On Tuesday, Patriots quarterback Tom Brady will present his appeal to Commissioner Roger Goodell in the #DeflateGate controversy. Late last week, the deadline passed for submitting exhibits.
One key document that should have appeared on the list of materials submitted on Brady’s behalf was generated by the American Enterprise Institute. Apart from the fairly obvious flaw (obvious enough that even we caught it) regarding the respective air pressure reductions in the 11 footballs used by the Patriots and the four footballs used by the Colts, AEI discovered potentially serious flaws with the nuts-and-bolts of the science underpinning the conclusions reached by Ted Wells and company.
Most importantly, AEI has concluded that the “Wells report’s statistical analysis cannot be replicated by performing the analysis as described in the report,” a phenomenon explained more bluntly in the opening paragraph of the AEI report like this: “[O]ur replication of the report’s analysis finds that it relies on an unorthodox statistical procedure at odds with the methodology the report describes.”
One of the authors of the AEI report, Stan Veuger, recently told Sally Jenkins of the Washington Post that AEI was “astonished” by the mistake.

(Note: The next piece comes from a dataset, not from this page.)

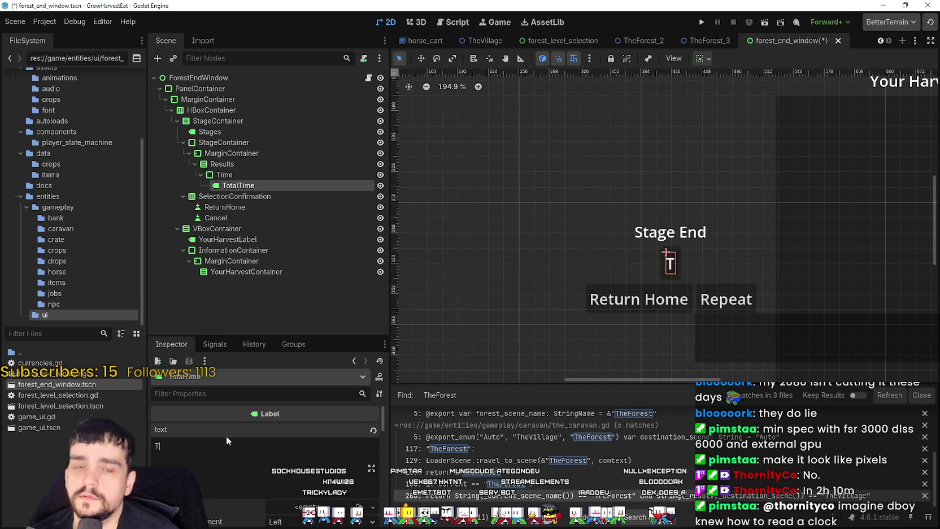
type("otal TIme")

“It was really clumsy. It’s the kind of mistake you’d see in freshman statistics class,” Veuger told Jenkins.
The AEI report also astutely focuses on discrepancies regarding the two pressure gauges available to referee Walt Anderson and his crew. The Wells report disregarded Anderson’s “best recollection” that he used the gauge that measured the footballs at a higher level when inflating them before the game, presumably because that gauge would have translated to a drop in pressure wholly consistent with the operation of the Ideal Gas Law. During the Angry Ted Wells conference call, however, it was explained that it didn’t matter which gauge was used, and that all permutations of pressure-gauge usage resulted in evidence of tampering.